Current figures however indicate the factories are not even getting a third of this because of a shortage in foreign currency, even though the central bank put the refinery plant at the top of the priority lists during forex allocation by commercial banks.

A subsidiary of 54 Capital, Tena Edible Oil is among the factories whose productivity was impacted by a lack of foreign currency. According to its executives, the company can only utilize between 30 to 40 percent of its production capacity.

“We get crude sunflower oil from abroad and crush it in our plant. But getting sufficient amount of input has not been possible due to forex, undermining our efforts to supply enough volume of edible oil to the market,” said Edom Dawit, Chief People Officer of the company.

Edom believes the market should prepare for the worst, as the Ukraine-Russia war casts a shadow on the edible oil market.

“We get over half of our input from Ukraine. The same is true for factories operating in Africa. Since this is going to increase the price of edible oil, it is better to make consumers ready by training them on how they could alter their spending in light of the global challenge faced by everyone,” said Edom, who believes a short-term solution to avert the shortage, is to avail forex for imports of input.

If the government is willing to implement her recommendation, it is required to approve at least USD 40 million for imports of crude edible oil and another USD 40 million for importing the end product every month. The calculation was made before the start of the Russia-Ukraine war, which has now led to the surge in price of edible oil. This could also inflate the forex need of factories and importers. 

To withstand the impacts of the change in the global market, Addise Garkabo, general manager of the Edible Oil Producers Association, advises to ban exports of some oilseeds, like Soya bean.

“Soya bean is a critical input for those that crush the crop in their plant. But there has been a shortage since the government prohibited producers from buying the item from the primary market and trade at the ECX, a measure that led to an increase in exports of soya bean and a surge in cost of the item in the local market,” said Addise.

That may not be enough.
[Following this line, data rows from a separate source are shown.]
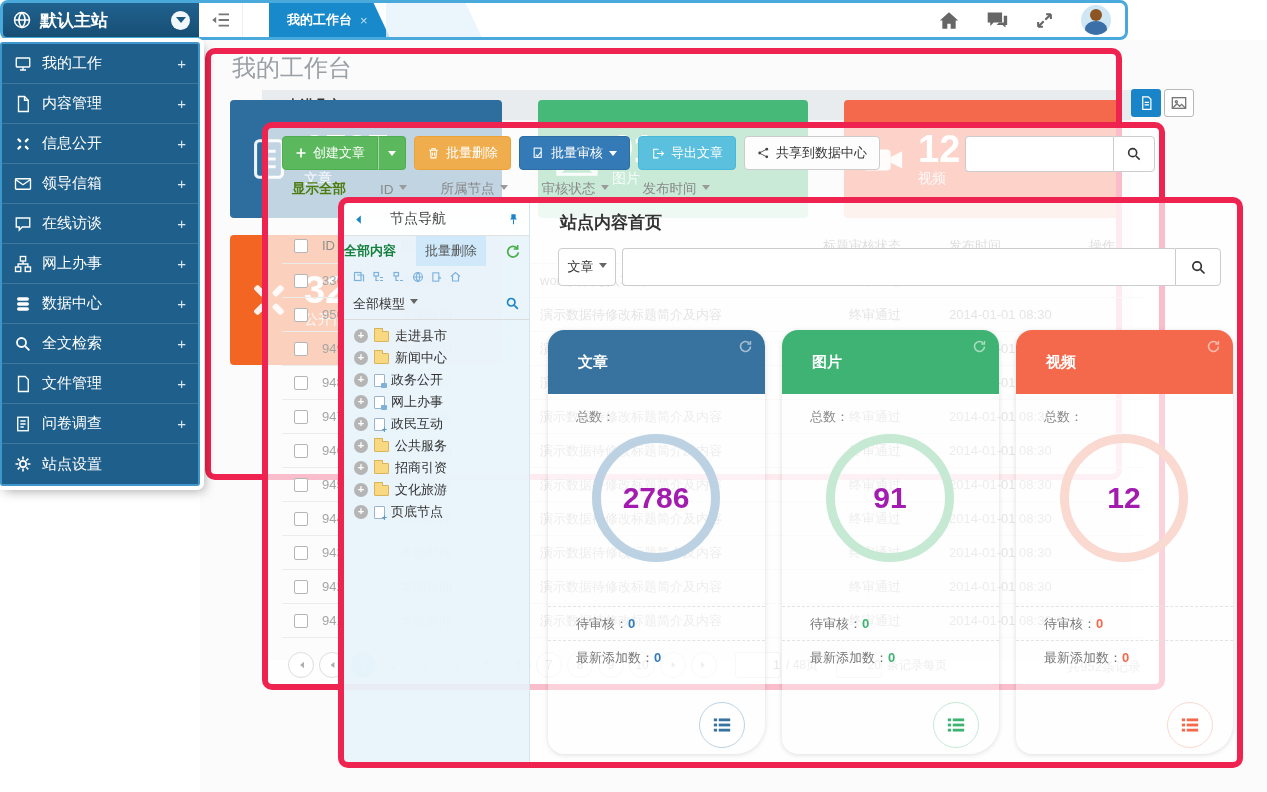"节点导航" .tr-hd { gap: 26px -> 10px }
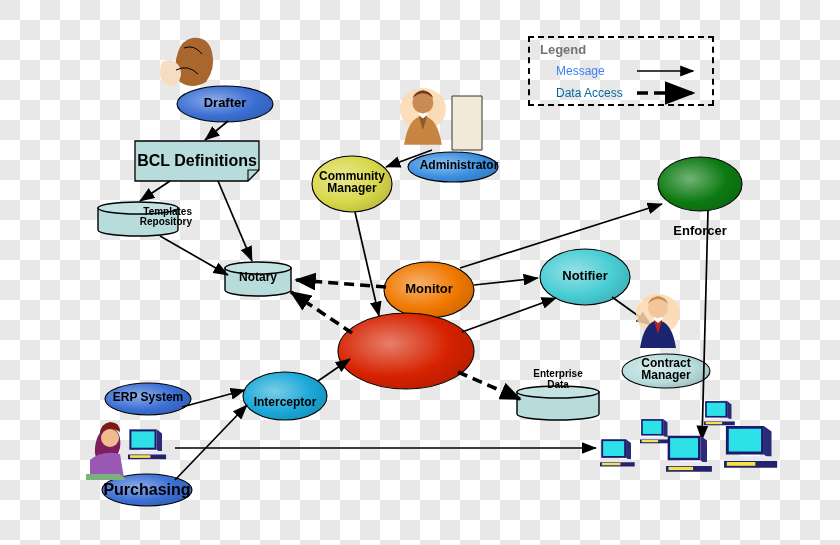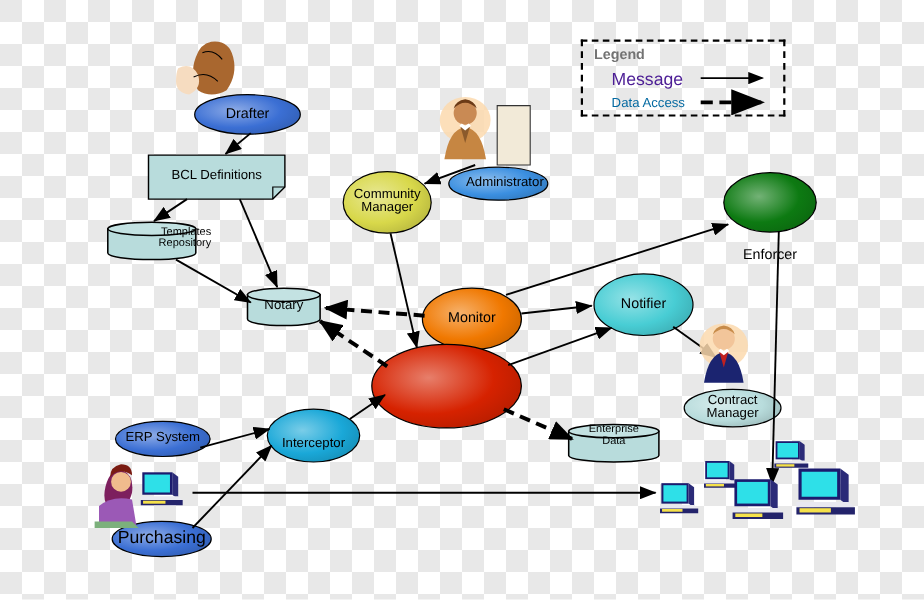"Message" .legend-msg { color: #4c1d95 -> #3b82f6; font-size: 16px -> 12px }
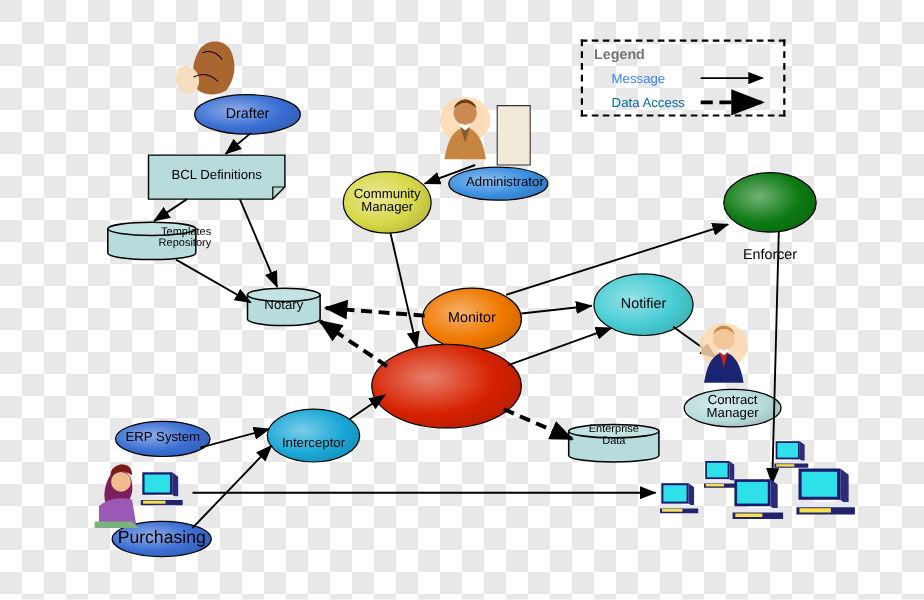"Drafter" .lbl { font-weight: normal -> bold }
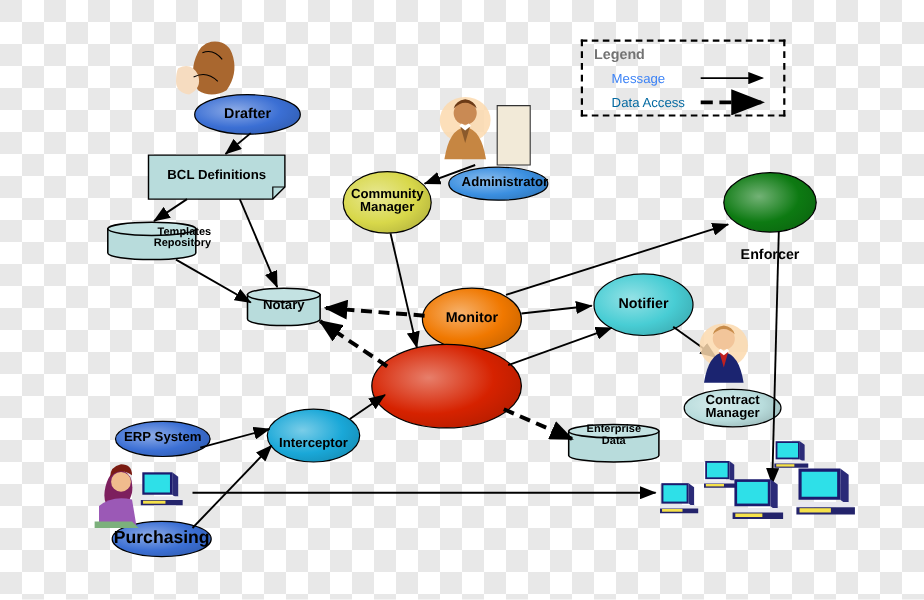"BCL Definitions" div.lbl { font-size: 12px -> 16px }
Mohammed says the long-term solution is to be self-sufficient and increase production of oilseeds, which is now produced by 1.4 million farmers with an annual yield of 705,000 metric tons.

“Ethiopia has a fertile land and can produce inputs like sunflower locally, if finance is availed to commercial farmers and other incentives are introduced to encourage investors willing to involve in production of oilseeds,” said Mohammed.

Mohammed suggests the government avails as much forex as possible to importers in a bid to stabilize the market in the short term, a solution that seems to be plausible as the country’s major origin of crude edible oil and end products come from Malaysia and Indonesia, which are least affected by the ongoing war between Russia and Ukraine.